TASK TO COMPLETE: Give again only what runs from the line with "Table 3. Modality-specific interobserver" to the final line of the entries below, exactly as written and without pictures.

Stored data:

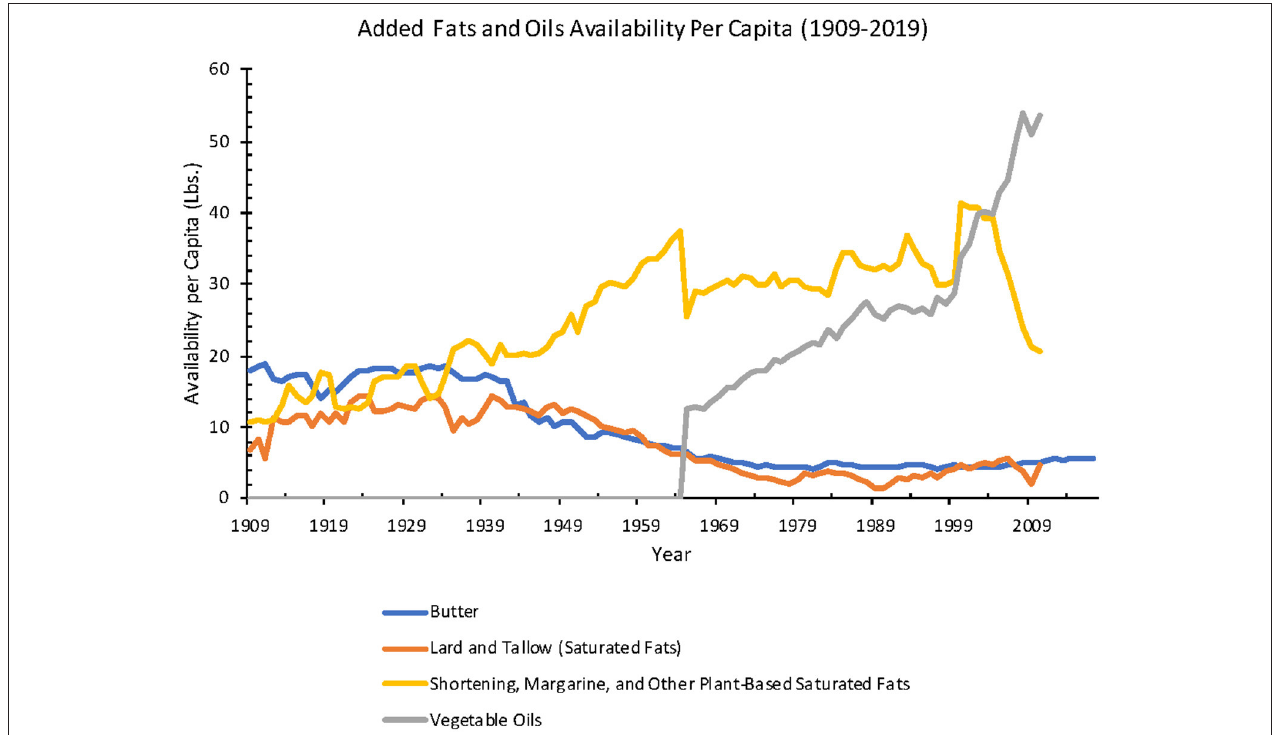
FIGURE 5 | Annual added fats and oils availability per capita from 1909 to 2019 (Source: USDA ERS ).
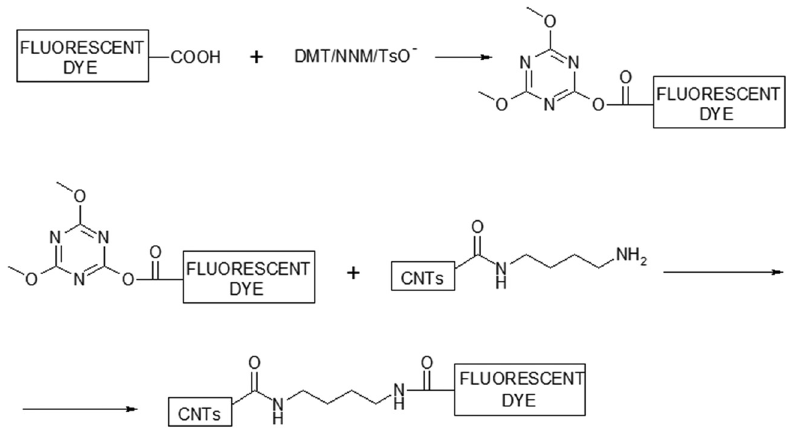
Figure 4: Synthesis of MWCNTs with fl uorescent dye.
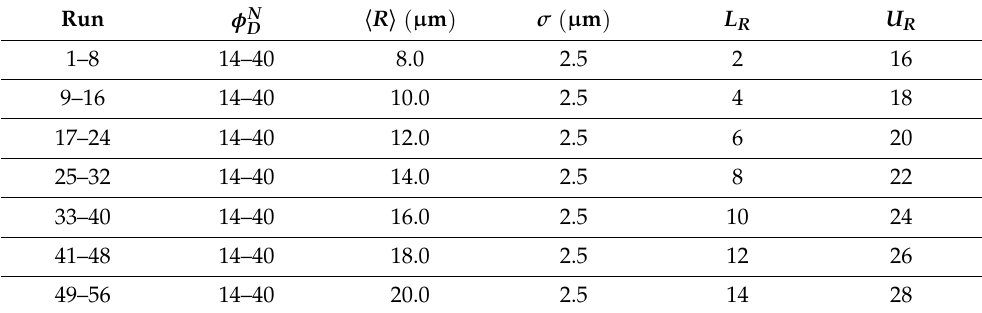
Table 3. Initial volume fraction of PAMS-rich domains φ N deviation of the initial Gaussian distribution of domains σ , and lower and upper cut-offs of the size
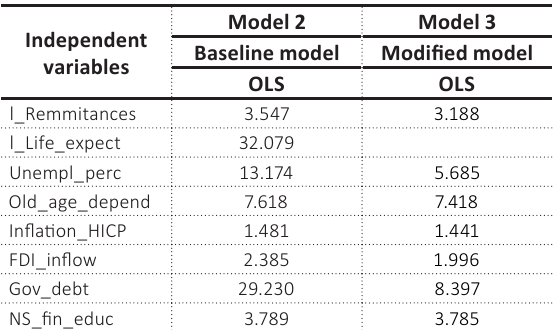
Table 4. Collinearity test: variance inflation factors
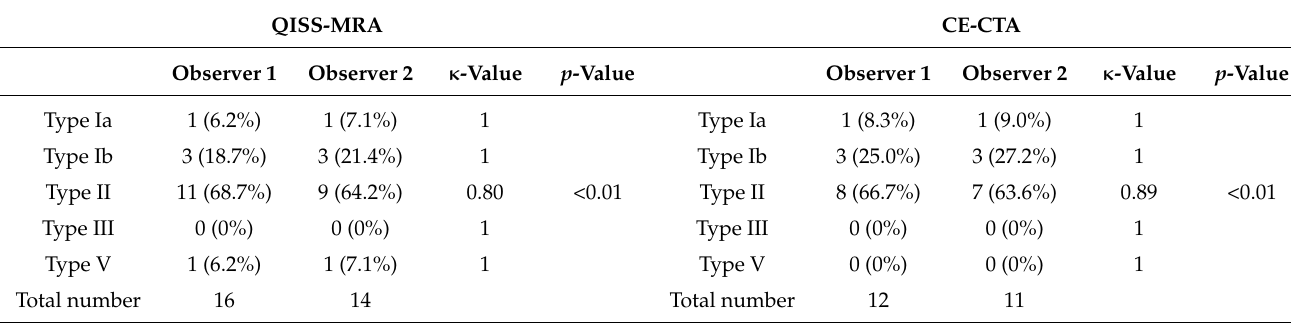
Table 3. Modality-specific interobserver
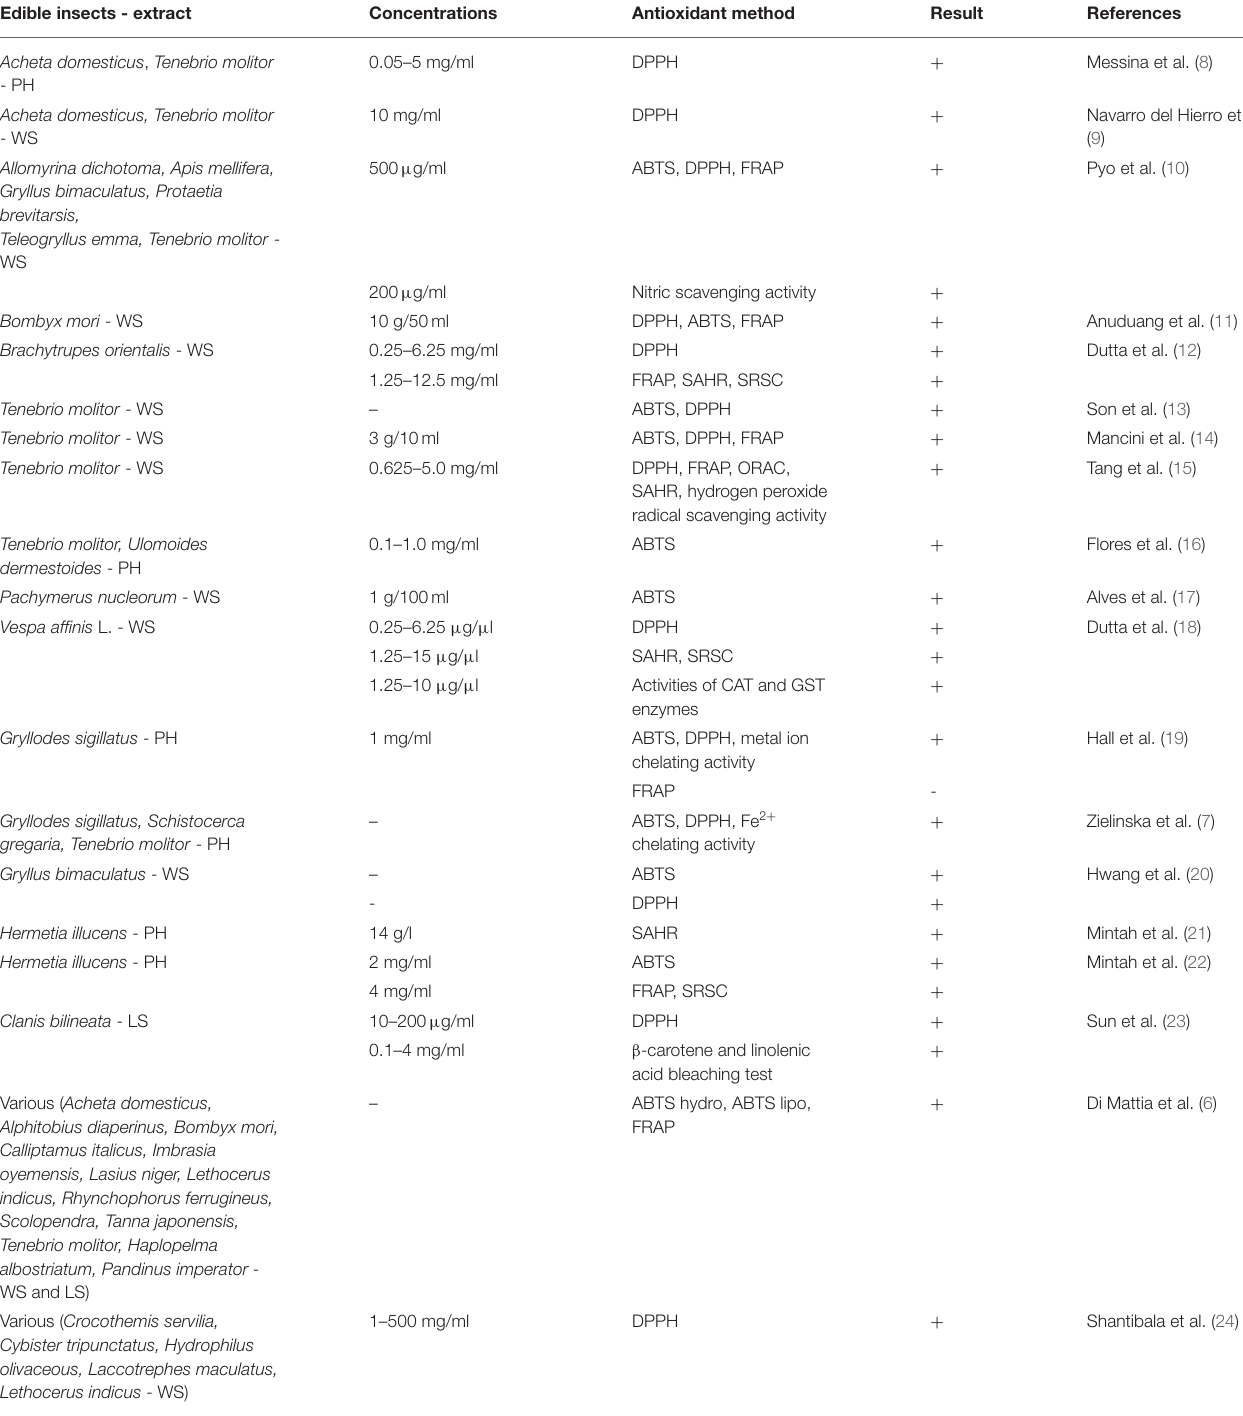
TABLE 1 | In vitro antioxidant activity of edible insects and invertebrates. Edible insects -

RESPONSE AREA:
Table 3. Modality-specific interobserver
TABLE 1 | In vitro antioxidant activity of edible insects and invertebrates. Edible insects -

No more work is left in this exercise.